Exercise inputs
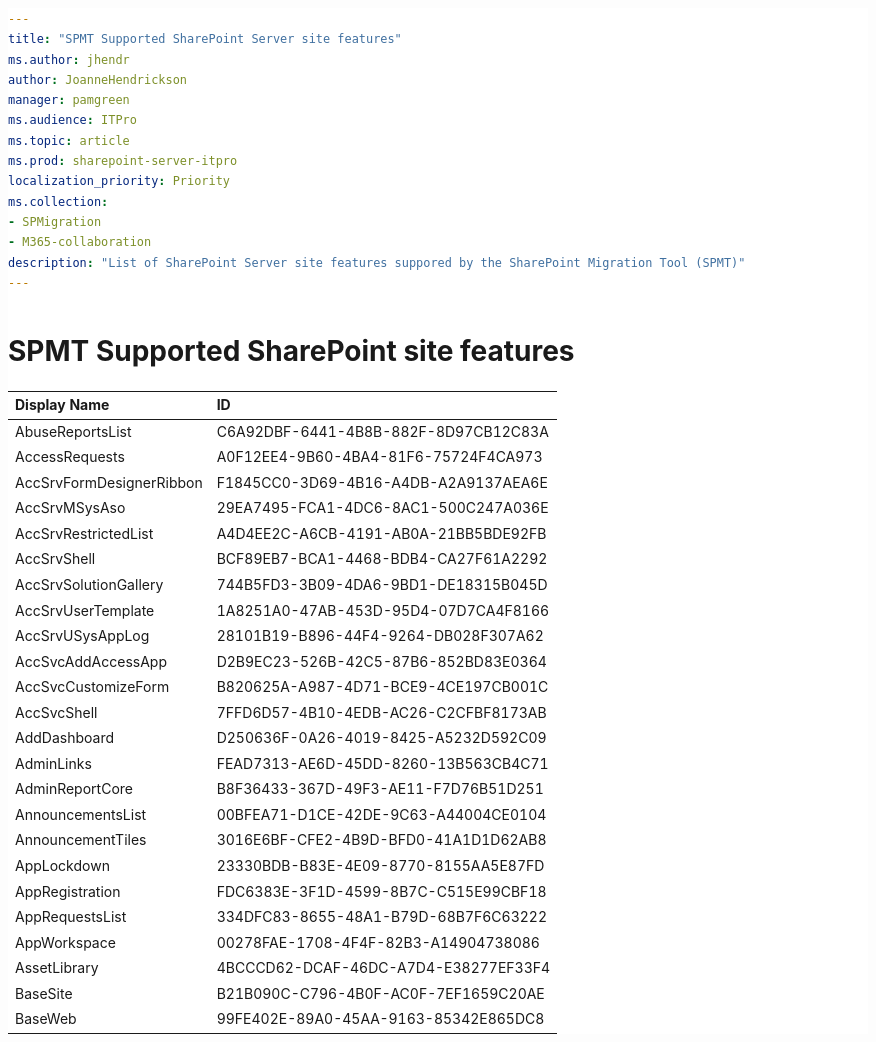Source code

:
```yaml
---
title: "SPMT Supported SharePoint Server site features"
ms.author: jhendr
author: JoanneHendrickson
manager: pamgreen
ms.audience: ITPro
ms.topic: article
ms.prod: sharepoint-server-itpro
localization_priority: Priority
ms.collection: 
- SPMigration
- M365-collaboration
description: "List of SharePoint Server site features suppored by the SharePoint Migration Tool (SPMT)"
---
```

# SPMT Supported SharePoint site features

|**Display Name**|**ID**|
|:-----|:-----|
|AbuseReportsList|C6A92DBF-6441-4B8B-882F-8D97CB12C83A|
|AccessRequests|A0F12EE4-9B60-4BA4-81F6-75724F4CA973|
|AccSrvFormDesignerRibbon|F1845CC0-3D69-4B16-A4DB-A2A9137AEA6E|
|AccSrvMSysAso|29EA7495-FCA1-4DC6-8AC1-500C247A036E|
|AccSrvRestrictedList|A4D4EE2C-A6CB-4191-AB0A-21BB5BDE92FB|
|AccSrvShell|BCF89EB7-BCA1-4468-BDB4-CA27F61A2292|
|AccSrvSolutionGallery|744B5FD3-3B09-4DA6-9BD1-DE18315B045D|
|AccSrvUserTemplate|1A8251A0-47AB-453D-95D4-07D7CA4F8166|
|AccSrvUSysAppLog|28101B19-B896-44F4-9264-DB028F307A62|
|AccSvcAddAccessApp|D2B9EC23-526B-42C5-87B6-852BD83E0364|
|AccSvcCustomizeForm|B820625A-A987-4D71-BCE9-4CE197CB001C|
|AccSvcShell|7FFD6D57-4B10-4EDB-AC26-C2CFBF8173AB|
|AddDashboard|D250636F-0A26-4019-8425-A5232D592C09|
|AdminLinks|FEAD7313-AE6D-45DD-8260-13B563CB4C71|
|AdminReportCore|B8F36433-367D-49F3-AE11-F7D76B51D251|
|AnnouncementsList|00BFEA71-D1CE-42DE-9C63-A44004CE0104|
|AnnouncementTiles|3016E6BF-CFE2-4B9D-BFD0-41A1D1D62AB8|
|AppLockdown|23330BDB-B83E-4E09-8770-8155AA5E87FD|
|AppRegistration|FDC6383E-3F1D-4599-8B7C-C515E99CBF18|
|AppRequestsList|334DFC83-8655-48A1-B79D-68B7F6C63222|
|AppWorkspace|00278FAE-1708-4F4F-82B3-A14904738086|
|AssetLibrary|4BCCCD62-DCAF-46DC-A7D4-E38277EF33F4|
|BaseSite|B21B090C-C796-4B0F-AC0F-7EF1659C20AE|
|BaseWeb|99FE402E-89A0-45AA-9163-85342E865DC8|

About this exercise
Search the data above for lines holding "author" and copy each of them.

The answer
ms.author: jhendr
author: JoanneHendrickson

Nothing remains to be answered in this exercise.